When I finished the book, I had to resist the urge to throw it across the room as memories of my childhood experiences seeped back into my consciousness. Hazel’s experience was similar to my own as an early teen, as a twin sibling to my three-time cancer surviving brother, and I could not contain my rage and pain.

Sure, it wasn’t me who had the cancer, but one of the many things that TFIOS got right is that cancer is inseparable from the patient, and also from the family. Cancer grows and consumes and poisons family, too, and can destroy it. I’ve seen that happen to other families. Cancer seeps into every day of the family’s life in subtle ways, and lingers there. I lived through chemotherapy as much as my brother did.

TFIOS focused upon the lingering moments of cancer, which strangely enough are the moments that I remember most vividly: the ICU and its sticky floors to capture all of the dangerous dirt on the bottom of your shoes, the plastic walls, the nurses wearing Spongebob scrubs and smiles as beeping IVs are going off everywhere, cocktail medication appetizers with dinner at the same time every day. Yeah, I’ve been there. I got to be there again with Hazel just as I was there with my brother.

Yet, what is most beautiful about TFIOS is that it focused on the lingering living moments of having cancer. Despite having to carry her oxygen tank everywhere, Hazel lives for the sake of living, and that passion is always there, regardless of whether she is being snide in Support Group or spending time with Augustus.

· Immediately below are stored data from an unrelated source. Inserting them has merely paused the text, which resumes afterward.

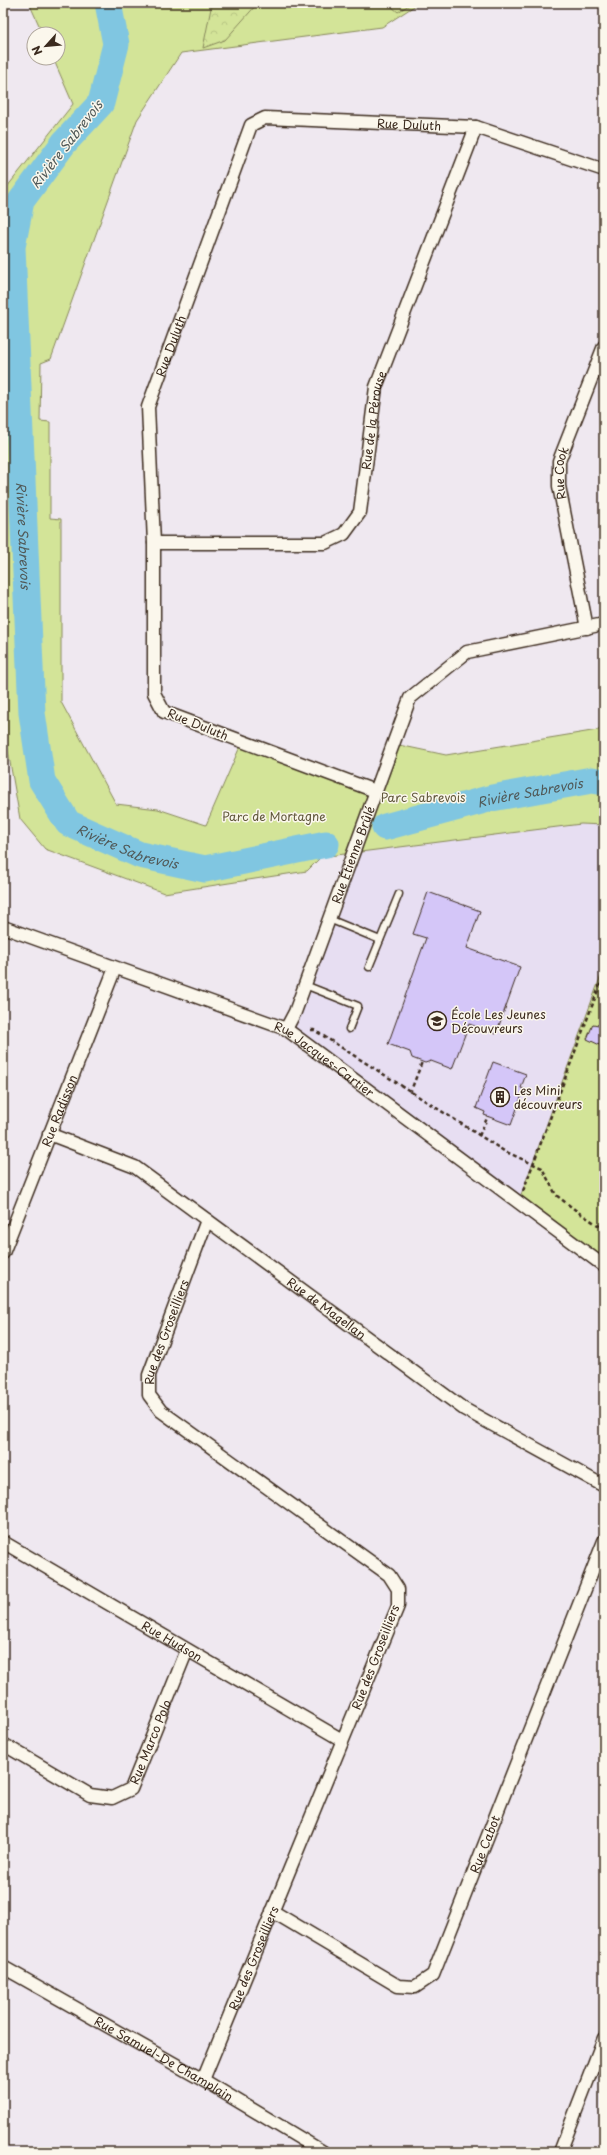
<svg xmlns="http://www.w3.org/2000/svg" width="607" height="2155" viewBox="0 0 607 2155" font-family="'Playpen Sans',sans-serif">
<defs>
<pattern id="forest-crowns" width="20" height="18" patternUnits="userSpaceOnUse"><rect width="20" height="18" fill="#d3e498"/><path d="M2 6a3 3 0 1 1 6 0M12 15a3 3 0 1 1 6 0" fill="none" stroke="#b6c483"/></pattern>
</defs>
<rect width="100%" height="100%" fill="#efe8f0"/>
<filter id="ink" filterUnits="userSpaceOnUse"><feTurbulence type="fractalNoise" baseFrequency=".025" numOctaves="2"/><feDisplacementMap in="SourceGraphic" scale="8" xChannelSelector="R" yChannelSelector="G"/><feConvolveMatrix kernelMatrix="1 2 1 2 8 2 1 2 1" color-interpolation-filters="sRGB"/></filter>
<g filter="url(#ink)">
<polygon fill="#e7def2" points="581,824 604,825 604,967 518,1203 286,1029 352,852"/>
<g fill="#d3e498" stroke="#87875b">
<polygon points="29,3 419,3 382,27 181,53 137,120 51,359 41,363 40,421 50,422 50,518 61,519 61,702 116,804 158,809 206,825 242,742 375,791 394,744 446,755 604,729 604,825 581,824 321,857 307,871 164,893 45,849 20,819 3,722 3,192 73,104 53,58 58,58 58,34 43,34"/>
<polygon points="604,967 604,1266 518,1203"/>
</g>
<g fill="url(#forest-crowns)" stroke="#87875b">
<polygon points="212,3 258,3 225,40 203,48"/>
<polygon points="387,3 412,3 398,12"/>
</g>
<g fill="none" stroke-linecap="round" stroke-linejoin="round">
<g stroke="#80c6e1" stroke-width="27">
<path id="s1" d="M 108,3 L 116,44 L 101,103 L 64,143 L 21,201 L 12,247 L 32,713 L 42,781 L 68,823 L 140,855 L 205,869 L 326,844"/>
<path id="s2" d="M 385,827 L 492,798 L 592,780 L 604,782"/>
</g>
</g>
<g fill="#d4c6f8" stroke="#3b2a1e">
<polygon points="428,892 480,911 467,948 520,967 496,1034 469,1024 452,1069 431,1061 425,1063 412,1058 410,1052 388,1044 426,938 413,934"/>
<polygon points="593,1024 604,1026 604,1047 587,1039"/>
<polygon points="493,1062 526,1074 521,1088 524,1089 511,1125 484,1115 485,1112 476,1108"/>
</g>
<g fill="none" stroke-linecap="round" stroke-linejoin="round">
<g stroke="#3b2a1e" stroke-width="9">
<g id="service">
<polyline points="329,919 380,940"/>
<polyline points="369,967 399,894"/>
<polyline points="305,985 358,1006 349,1029"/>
</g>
</g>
<g stroke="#3b2a1e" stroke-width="15">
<g id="minor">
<path id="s3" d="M 154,543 L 325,543 L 344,534 L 360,512 L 376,387 L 476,127"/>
<path id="s4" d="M 587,628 L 559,486 L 559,461 L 604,346"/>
<path id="s5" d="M 375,791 L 164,712 L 154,693 L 154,543 L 148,407 L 251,125 L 265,118 L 476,127 L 604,170"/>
<path id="s6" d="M 3,927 L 286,1029 L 604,1266"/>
<path id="s7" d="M 286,1029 L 295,1012 L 410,698 L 467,652 L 604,624"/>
<path id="s8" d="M 49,1134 L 135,1167 L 464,1409 L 604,1486"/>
<path id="s9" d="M 3,1253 L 115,968"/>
<path id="s10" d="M 3,1542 L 342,1740"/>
<path id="s11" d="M 3,1744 L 90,1795 L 112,1798 L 131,1789 L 187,1650"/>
<path id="s12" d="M 272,1911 L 398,1986 L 415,1987 L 433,1975 L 604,1541"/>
<path id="s13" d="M 3,1967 L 203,2080 L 323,2152"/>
<path id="s14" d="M 203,2080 L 398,1606 L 398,1589 L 389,1575 L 161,1411 L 149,1395 L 149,1375 L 207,1220"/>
<polyline points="560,2152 604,2038"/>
</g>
</g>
<g stroke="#3b2a1e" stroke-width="2.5" stroke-dasharray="4 3" stroke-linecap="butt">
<polyline points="311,1030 314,1030 504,1151 542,1168 556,1195 578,1212 604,1229"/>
<polyline points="410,1093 422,1062"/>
<polyline points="479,1136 488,1116"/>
<polyline points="523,1191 604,974"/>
</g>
<use href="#service" stroke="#fbf7ec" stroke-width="6"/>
<use href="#minor" stroke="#fbf7ec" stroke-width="12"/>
</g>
</g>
<defs>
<g id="school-ring" transform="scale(1)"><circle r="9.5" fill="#fbf7ec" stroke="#3b2a1e" stroke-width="1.5"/><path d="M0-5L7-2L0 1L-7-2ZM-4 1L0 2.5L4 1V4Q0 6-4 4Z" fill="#3b2a1e"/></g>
<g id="building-ring" transform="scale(1)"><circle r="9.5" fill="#fbf7ec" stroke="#3b2a1e" stroke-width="1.5"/><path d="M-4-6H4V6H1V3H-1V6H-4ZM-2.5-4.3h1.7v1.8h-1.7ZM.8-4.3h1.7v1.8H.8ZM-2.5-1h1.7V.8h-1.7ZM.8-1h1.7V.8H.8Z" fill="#3b2a1e"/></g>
</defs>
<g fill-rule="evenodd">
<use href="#school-ring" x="437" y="1021"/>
<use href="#building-ring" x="500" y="1097"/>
</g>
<g text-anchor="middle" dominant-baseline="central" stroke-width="3" stroke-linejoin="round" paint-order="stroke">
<g font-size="12" fill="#3b2a1e" stroke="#fbf7ec">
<text stroke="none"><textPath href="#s5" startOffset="993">Rue Duluth</textPath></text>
<text stroke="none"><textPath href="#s5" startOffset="598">Rue Duluth</textPath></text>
<text stroke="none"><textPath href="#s3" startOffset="312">Rue de la Pérouse</textPath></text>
<text stroke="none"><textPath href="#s4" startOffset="158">Rue Cook</textPath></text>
<text transform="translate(198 724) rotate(22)">Rue Duluth</text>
<text stroke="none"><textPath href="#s7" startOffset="187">Rue Étienne Brûlé</textPath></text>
<text stroke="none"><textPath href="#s6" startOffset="349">Rue Jacques-Cartier</textPath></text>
<text stroke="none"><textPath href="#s9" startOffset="153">Rue Radisson</textPath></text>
<text stroke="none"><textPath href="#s8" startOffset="330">Rue de Magellan</textPath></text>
<text stroke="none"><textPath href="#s14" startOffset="913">Rue des Groseilliers</textPath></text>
<text stroke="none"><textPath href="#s10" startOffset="196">Rue Hudson</textPath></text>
<text transform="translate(375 1657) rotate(-69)">Rue des Groseilliers</text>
<text stroke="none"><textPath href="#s11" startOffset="195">Rue Marco Polo</textPath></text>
<text stroke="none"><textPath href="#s12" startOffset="326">Rue Cabot</textPath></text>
<text stroke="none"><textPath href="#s14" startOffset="132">Rue des Groseilliers</textPath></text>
<text stroke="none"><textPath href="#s13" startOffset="185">Rue Samuel-De Champlain</textPath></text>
</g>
<g font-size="12" fill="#61583c" stroke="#fbf7ec">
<text x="423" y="797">Parc Sabrevois</text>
<text x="274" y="816">Parc de Mortagne</text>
</g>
<g font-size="12" fill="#3b2a1e" stroke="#fbf7ec" text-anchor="start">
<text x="451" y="1014">École Les Jeunes<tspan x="451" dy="14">Découvreurs</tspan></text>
<text x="514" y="1090">Les Mini<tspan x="514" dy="14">découvreurs</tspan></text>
</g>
<g font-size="13" font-style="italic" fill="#505958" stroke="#fbf7ec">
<text transform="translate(66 144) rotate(-52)">Rivière Sabrevois</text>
<text stroke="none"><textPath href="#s1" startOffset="565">Rivière Sabrevois</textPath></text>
<text stroke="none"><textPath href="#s2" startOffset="149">Rivière Sabrevois</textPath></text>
<text stroke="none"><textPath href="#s1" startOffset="925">Rivière Sabrevois</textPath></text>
</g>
</g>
<rect width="607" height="2155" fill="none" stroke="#fbf7ec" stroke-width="16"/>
<rect x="8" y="8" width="591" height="2139" fill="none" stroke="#3b2a1e" stroke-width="1.5" filter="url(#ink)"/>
<g transform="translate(46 46) rotate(243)"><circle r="19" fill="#fbf7ec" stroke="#aea59a"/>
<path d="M0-3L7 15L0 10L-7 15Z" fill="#3b2a1e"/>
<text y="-6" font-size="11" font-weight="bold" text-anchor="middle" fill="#3b2a1e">N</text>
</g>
</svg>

TFIOS is a constant reminder that those who are dying of cancer are still living. And not just living, thriving.

As Hazel points out:

There are infinite numbers between 0 and 1. There’s .1 and .12 and .112 and an infinite collection of others. Of course, there is a bigger infinite set of numbers between 0 and 2, or between 0 and a million. Some infinities are bigger than other infinities.[…] There are days, many of them, when I resent the size of my unbounded set. I want more numbers than I’m likely to get. (260)

That underlying fear of the day in which the infinite stretch of time we have becomes finite and conclusive is the heartbeat of TFIOS. Hazel and Augustus mention earlier in the story that “survivors live with uncertainty.” I revise this to say that survivors and their families live with uncertainty. Or perhaps, it should just be stated that families are survivors, too. Survivors have the uncertainty of the quality of their life as well as the quantity of their infinity. Recently, my brother has had some serious health problems as collateral damage to his cancer from 7 years ago, and coming home from school to my family in this state of home-hospital care was a slap in the face that we will always be uncertain about the quality of my brother’s life. We can try and we can help, and we can expand his infinite measurement of quality as well as quantity, but the uncertainty is always there. And, as Hazel’s speech reminds me, isn’t that the point of infinity? We can never actually know just how big it is.

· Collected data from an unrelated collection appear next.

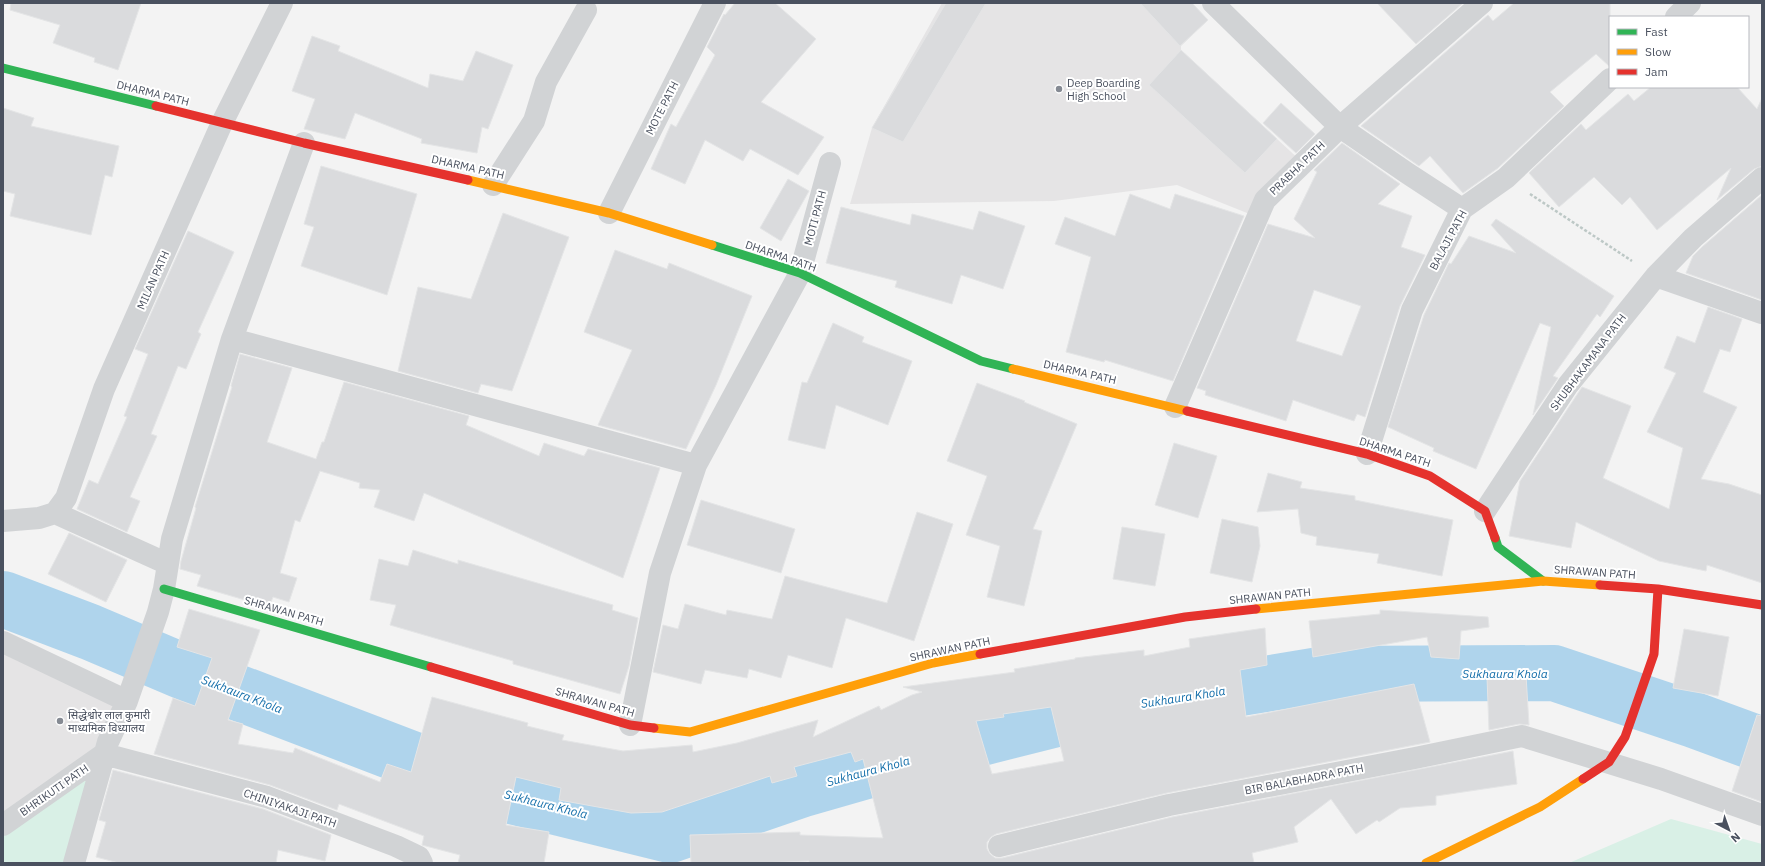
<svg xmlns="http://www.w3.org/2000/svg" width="1765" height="866" font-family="'IBM Plex Sans','Noto Sans Devanagari',sans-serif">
	<rect width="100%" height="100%" fill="#f3f3f3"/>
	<path fill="#e5e4e5" d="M942,3H1192L1208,20L1181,46V50L1303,163L1257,217L1177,185L1054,201L850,204L872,128Z
		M3,642L127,701L108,742L3,824Z"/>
	<path fill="#d9f0e6" d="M108,742L74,863H3V824Z
		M1671,819L1762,844V863H1569Z"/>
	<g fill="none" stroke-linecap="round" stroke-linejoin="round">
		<path stroke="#afd4ec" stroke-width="56" d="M3,599L90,632L189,674L503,794L670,835L803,789L977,739L1068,716L1326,674L1554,673L1694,720L1762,745"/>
	</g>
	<path fill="#dadbdd" stroke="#e4e5e6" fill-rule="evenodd" d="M11,3H141L118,70L94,62L95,58L53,43L60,25L10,10Z
		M735,3H775L816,39L761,102L824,137L798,175L750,149L743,161L705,140L685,184L651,169L671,124L676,127L715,55L707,47L724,14L725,15Z
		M946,3H986L903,142L872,128Z
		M1140,3H1192L1208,20L1180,46Z
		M1377,3H1463L1416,44Z
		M1514,3H1610V67L1596,54L1550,92L1564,106L1498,168L1463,193L1430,156L1419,166L1361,126L1488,15L1493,21Z
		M312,36L340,46L338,51L428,88L430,74L463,81L476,51L513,65L488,129L482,127L477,153L421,143L422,139L355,113L345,139L304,129L315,99L292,91Z
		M1181,50L1277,139L1245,173L1149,85Z
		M1651,87H1737L1757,109L1762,98V166L1754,169L1717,200L1731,168L1657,230L1630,197L1622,205L1594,177L1559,207L1529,173L1581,124L1586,130L1628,94L1634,101Z
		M1281,103L1315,134L1296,153L1263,123Z
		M3,108L34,118L31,126L119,146L112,177L105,175L91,235L10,216L15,194L3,191Z
		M1342,143L1400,184L1378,204L1412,216L1401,247L1425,255L1400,306L1365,417L1357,414L1354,421L1293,400L1286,421L1205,395L1206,391L1197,388L1268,224L1315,238L1294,219L1317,172L1314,170ZM1314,290L1361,306L1342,356L1296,341Z
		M321,166L417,194L387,295L301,266L314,227L304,224Z
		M788,179L809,191L781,241L760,228Z
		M1130,194L1170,209L1175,194L1244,216L1173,381L1105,360L1104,362L1066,352L1091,257L1055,244L1065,217L1115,236Z
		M1762,195V300L1686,273L1693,256L1702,247Z
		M841,207L910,225L912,214L973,230L979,211L1025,226L1003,289L961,275L952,304L895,287L897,281L826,263Z
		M503,213L569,237L512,391L481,384L478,393L398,371L418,287L471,299Z
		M1496,219L1614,296L1600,317L1597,314L1553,376L1558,378L1533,415L1551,327L1540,323L1476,469L1433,451L1434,448L1388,427L1424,315L1449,263L1451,264L1469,236L1516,253L1491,225Z
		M188,231L234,252L198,332L201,334L186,369L178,366L151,434L157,436L130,497L140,501L127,532L77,509L89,480L98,484L127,417L124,416L148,354L135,349Z
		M615,250L667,269L669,263L752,296L716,385L686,449L598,425L632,350L584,332Z
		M1708,307L1742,319L1730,352L1720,349L1703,392L1737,407L1701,479L1729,484L1762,495V583L1707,565L1706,571L1659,561L1576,522L1571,548L1509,536L1520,481L1582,387L1631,406L1603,478L1669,509L1683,448L1647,432L1676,373L1664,368L1677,336L1695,343Z
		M833,323L864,337L862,342L912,361L888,425L836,405L825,449L788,440L802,382L807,383Z
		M240,354L292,368L267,442L316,459L322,442H324L344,382L469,416L466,425L539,456L544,443L584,456L588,449L660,468L623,578L424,493L414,521L374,507L380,490L359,488L360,483L320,471L300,522L295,520L280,573L297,578L289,602L273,597L269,607L197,586L201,575L180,569L181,561L196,508L195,507L232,387L231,386Z
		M977,383L1025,401L1024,402L1077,424L1033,529L1042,531L1024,606L987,597L1000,546L966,535L987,476L947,461Z
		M1174,443L1217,456L1198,518L1155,505Z
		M1268,473L1302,482L1300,488L1355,496V500L1453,520L1442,576L1377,563L1379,554L1316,545L1317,537L1301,533L1298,509L1257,512Z
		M701,500L795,529L781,573L687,545Z
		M917,512L953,524L914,641L846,618L832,668L788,655L781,678L749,669L747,678L705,670L701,684L653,672L663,625L678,629L685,604L726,615L727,610L772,619L785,576L887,603Z
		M1222,519L1258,527L1260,546L1252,582L1210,573Z
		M1122,527L1165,534L1155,586L1113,579Z
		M69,533L127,560L106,602L48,574Z
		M413,550L458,564V560L613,605L612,610L638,618L629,666L620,694L513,664V661L390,625L396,605L370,600L379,559L408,566Z
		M189,609L260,630L228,720L243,724L238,744L293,753L295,748L380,782L387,764L411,772L432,697L528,723L527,726L564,735L562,740L623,751L692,745L693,752L737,743L818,720L813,737L879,706L881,710L912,695L922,692L903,687L1015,672L1014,669L1075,659V658L1144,650V656L1190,647L1189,639L1265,628L1267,665L1240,670L1246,717L1414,684L1430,742L1167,793L996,834L991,837L987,842V849L990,854L995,858H1002L1172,817L1513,751L1517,784L1436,796V805L1400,808L1379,822L1377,820L1356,834L1331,799L1294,827L1298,842L1252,853L1254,863H809V861L760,863H691L690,835L800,832V835L883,838L863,759L855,762L851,752L794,767L797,776L772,783L770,776L662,812L631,813L559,800L561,788L516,777L506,825L549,832L544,863H458L460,855L422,845L424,836L339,804L337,810L270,785L154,754L173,698L195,706L212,658L177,647ZM1051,707L1064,761L992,774L976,721L1004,717L1003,714Z
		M1380,610L1488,617L1489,627L1461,631L1459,659L1431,657L1427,637L1313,657L1309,621L1380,614Z
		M1684,629L1729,637L1718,696L1673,688Z
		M1526,675L1529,725L1519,724L1489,730L1487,677Z
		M1757,715L1762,716V802L1732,791Z
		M113,770L263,809L331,835L325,861L278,850L276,863H119L96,857L106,822L99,820Z"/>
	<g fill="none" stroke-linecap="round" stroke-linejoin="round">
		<path stroke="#bdc8c6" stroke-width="2.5" stroke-dasharray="3 2" stroke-linecap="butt" d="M1530,194L1632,261"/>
		<path stroke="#d1d3d5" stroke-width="22" d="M1213,3L1340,127L1407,173L1462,209
			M1676,17L1690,3
			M493,185L534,121L546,82L586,10
			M609,213L715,3
			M1656,276L1762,313
			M232,339L696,465
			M1175,407L1265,200L1340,127L1482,3
			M1367,454L1412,310L1462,209L1506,178L1610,79
			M1485,511L1568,385L1656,276L1693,238L1762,178
			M55,513L168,564
			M3,521L39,518L55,513L66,498L104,389L222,123L282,3
			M3,642L127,701
			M630,725L660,573L696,465L800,273L830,163
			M3,825L104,754L267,797L396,846L419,857L422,863
			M999,846L1169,805L1415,758L1522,736L1661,779L1762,815
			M74,863L108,742L127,701L158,612L164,589L172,539L232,339L304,143"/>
		<path stroke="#30b455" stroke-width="9" d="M3,68L156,106
			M712,245L800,273L981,361L1013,369
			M1495,538L1498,547L1543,581
			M164,589L431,667"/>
		<path stroke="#ff9f0a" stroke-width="9" d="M468,180L609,213L712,245
			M1013,369L1187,411
			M1256,609L1543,581L1600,585
			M654,728L690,732L933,663L980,654
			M1426,863L1540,807L1583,779"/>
		<path stroke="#e5322d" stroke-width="9" d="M156,106L304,143L468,180
			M1187,411L1367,454L1430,476L1485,511L1495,538
			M1600,585L1658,589L1762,605
			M980,654L1185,617L1256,609
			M431,667L630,725L654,728
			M1583,779L1609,762L1625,737L1654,654L1658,589"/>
	</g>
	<g fill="#858a93" stroke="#fff" stroke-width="1.5">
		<circle cx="1059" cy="89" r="4"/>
		<circle cx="60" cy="721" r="4"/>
	</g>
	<g text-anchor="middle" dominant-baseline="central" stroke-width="4" stroke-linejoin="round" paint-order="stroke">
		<g font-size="11" fill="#4a515f" stroke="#fff" text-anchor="start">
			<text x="1067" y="83">Deep Boarding<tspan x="1067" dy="13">High School</tspan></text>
			<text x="68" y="715">सिद्धेश्वोर लाल कुमारी<tspan x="68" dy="13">माध्यमिक विध्यालय</tspan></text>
		</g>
		<g font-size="11" fill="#4a515f" stroke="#fff">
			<text transform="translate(153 93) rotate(14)">DHARMA PATH</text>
			<text transform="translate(662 108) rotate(-63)">MOTE PATH</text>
			<text transform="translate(468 167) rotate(13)">DHARMA PATH</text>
			<text transform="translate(1297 168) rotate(-44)">PRABHA PATH</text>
			<text transform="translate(815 218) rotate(-75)">MOTI PATH</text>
			<text transform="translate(1448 240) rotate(-62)">BALAJI PATH</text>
			<text transform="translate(781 256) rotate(19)">DHARMA PATH</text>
			<text transform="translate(153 280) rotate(-66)">MILAN PATH</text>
			<text transform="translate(1588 362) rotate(-53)">SHUBHAKAMANA PATH</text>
			<text transform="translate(1080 372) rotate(13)">DHARMA PATH</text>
			<text transform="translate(1395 452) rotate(18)">DHARMA PATH</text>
			<text transform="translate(1595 572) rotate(4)">SHRAWAN PATH</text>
			<text transform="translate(1270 596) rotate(-6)">SHRAWAN PATH</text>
			<text transform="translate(284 611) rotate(16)">SHRAWAN PATH</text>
			<text transform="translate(950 649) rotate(-12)">SHRAWAN PATH</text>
			<text transform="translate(595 702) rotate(16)">SHRAWAN PATH</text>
			<text transform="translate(1304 779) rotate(-11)">BIR BALABHADRA PATH</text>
			<text transform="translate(54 790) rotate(-35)">BHRIKUTI PATH</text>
			<text transform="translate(290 808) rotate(19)">CHINIYAKAJI PATH</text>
		</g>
		<g font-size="12" font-style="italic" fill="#126da9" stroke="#fff">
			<text x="1505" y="673">Sukhaura Khola</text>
			<text transform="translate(242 694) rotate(21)">Sukhaura Khola</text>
			<text transform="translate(1183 697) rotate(-9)">Sukhaura Khola</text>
			<text transform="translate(868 771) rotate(-15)">Sukhaura Khola</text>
			<text transform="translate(546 804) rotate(14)">Sukhaura Khola</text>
		</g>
	</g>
	<rect width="1765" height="866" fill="none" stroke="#4a515f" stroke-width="8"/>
	<rect x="1609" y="16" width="140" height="72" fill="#ffffff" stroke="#b7b9bf"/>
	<rect x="1617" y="29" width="20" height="6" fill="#30b455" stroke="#b7b9bf"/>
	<text x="1645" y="36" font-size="12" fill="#4a515f">Fast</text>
	<rect x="1617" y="49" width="20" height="6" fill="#ff9f0a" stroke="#b7b9bf"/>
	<text x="1645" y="56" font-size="12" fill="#4a515f">Slow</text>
	<rect x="1617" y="69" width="20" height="6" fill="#e5322d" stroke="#b7b9bf"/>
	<text x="1645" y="76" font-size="12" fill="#4a515f">Jam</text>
	<g transform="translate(1729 830) rotate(139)" stroke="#ffffff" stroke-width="3" paint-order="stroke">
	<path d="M0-3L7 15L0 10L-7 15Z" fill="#4a515f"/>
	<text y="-6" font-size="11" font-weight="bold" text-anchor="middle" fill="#4a515f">N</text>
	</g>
</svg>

I am angry that the book has made me confront this fear yet again. But it’s a beneficial anger: my anger is twisted with gratitude because while I confront this kind of thinking so frequently, this novel has made infinity’s uncertainty complex and valuable. Hazel has made every hundredth decimal place another good day—she has made the number represent the quality as well, the infinite measurement of goodness in life that is always there. I’m grateful that John Green’s novel brings this understanding to those who may not have had to ever confront it, and that it makes me confront it yet again. His book is a strangely rewarding kind of therapy that makes my experiences more tangible, more real and emotional. He has created a reminder of how much life there is in cancer—that the living cannot be suffocated by dying.